Exercise data
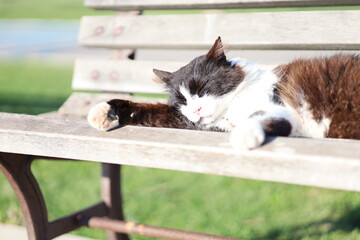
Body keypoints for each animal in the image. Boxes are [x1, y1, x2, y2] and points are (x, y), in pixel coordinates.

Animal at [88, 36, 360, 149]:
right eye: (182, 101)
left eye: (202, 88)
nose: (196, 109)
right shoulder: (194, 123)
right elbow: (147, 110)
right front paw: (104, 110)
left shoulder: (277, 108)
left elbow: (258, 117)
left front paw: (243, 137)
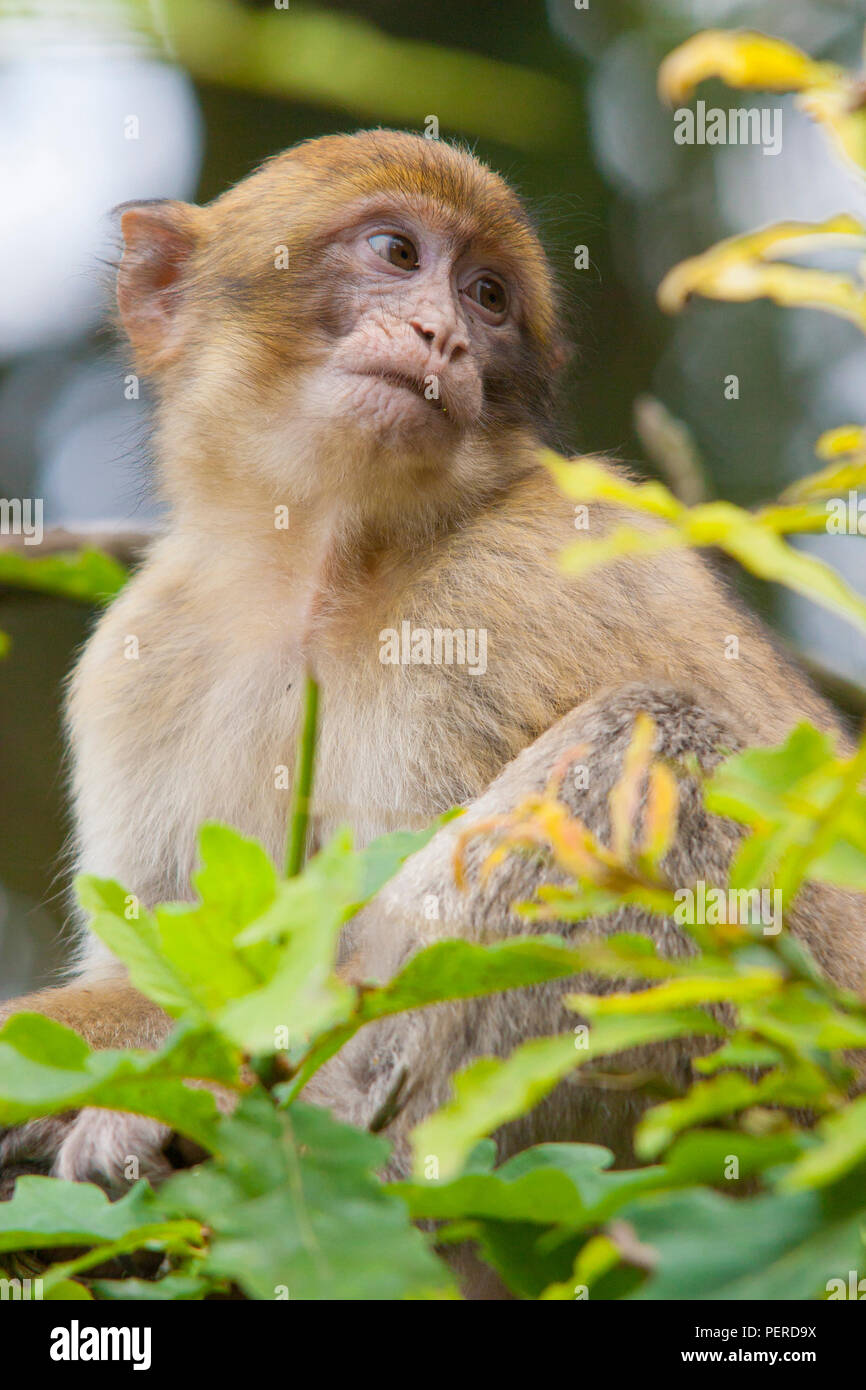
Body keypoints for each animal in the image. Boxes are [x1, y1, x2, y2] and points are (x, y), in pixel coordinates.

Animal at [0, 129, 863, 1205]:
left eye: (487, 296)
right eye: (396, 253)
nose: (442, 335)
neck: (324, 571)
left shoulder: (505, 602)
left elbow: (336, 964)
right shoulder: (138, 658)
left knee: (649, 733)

---

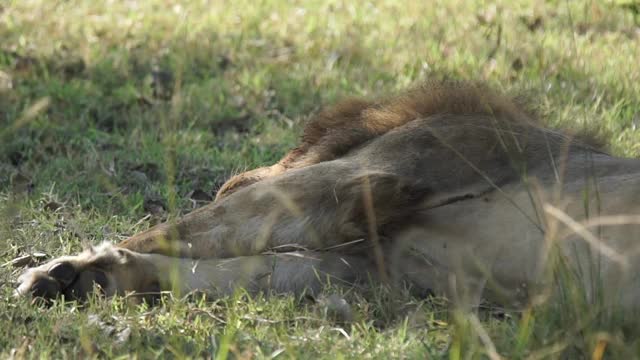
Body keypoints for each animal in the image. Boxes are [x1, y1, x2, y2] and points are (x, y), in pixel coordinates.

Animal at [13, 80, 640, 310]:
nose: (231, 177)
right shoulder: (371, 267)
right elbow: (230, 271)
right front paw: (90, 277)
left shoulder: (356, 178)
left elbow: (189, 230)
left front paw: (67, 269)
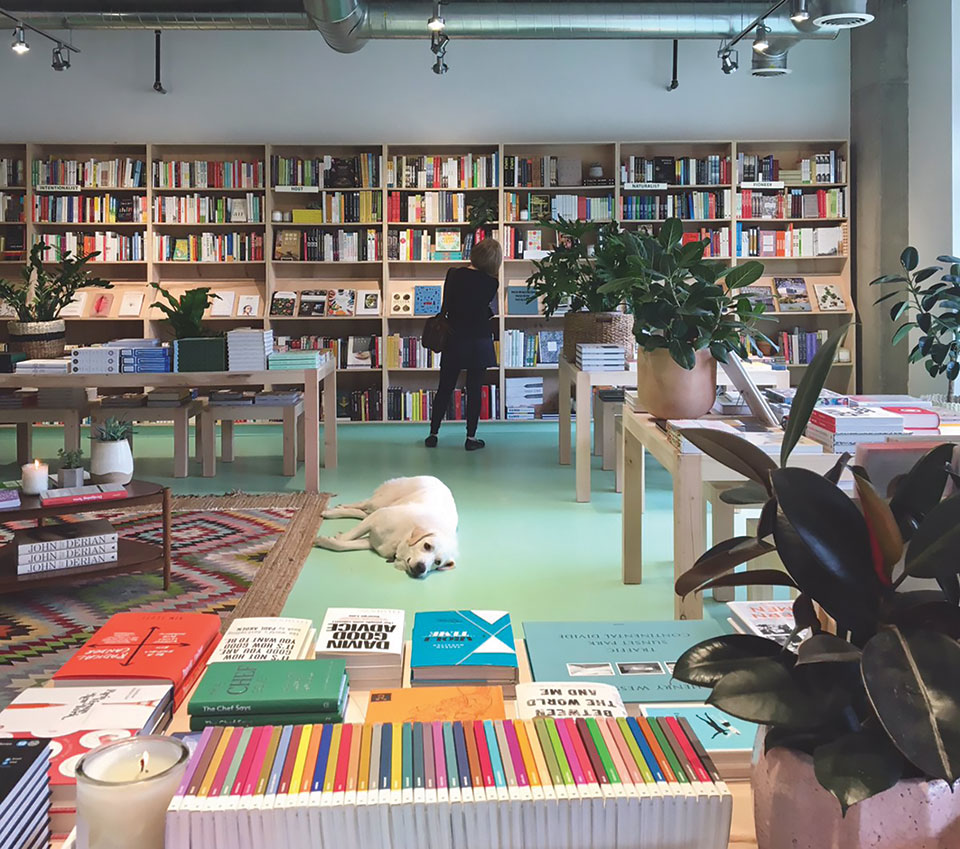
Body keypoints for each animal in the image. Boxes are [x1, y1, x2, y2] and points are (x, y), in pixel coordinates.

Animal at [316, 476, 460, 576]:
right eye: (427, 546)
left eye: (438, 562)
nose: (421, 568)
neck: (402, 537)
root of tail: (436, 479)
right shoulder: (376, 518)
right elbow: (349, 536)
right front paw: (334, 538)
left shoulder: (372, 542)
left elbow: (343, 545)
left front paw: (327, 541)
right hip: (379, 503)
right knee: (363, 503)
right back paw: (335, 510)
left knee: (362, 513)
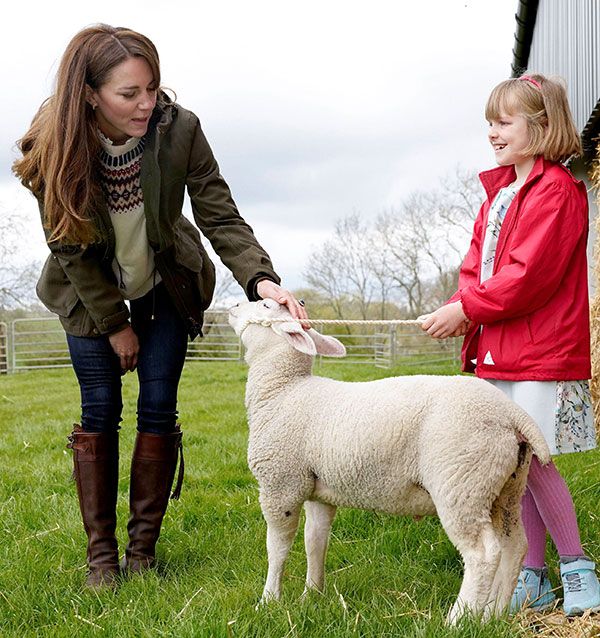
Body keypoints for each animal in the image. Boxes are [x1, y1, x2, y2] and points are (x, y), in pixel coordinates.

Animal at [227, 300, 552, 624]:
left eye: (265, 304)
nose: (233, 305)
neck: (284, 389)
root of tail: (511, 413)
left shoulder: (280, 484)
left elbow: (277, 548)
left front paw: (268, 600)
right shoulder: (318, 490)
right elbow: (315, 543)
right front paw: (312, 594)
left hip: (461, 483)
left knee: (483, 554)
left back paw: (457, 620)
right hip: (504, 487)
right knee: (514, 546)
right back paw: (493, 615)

Exercise description
In the records above, find the line with "left knee: (362, 513)" and the line with "root of tail: (511, 413)"; please transcribe exactly those two lines and all lines between them, omitting any picture.

Result
left knee: (362, 513)
Body keypoints for each animal in the image. Boxes are [x1, y1, x2, y2] and points are (x, y), in pixel coordinates.

Animal at [227, 300, 552, 624]:
left eye: (265, 304)
nose: (233, 305)
neck: (284, 389)
root of tail: (511, 413)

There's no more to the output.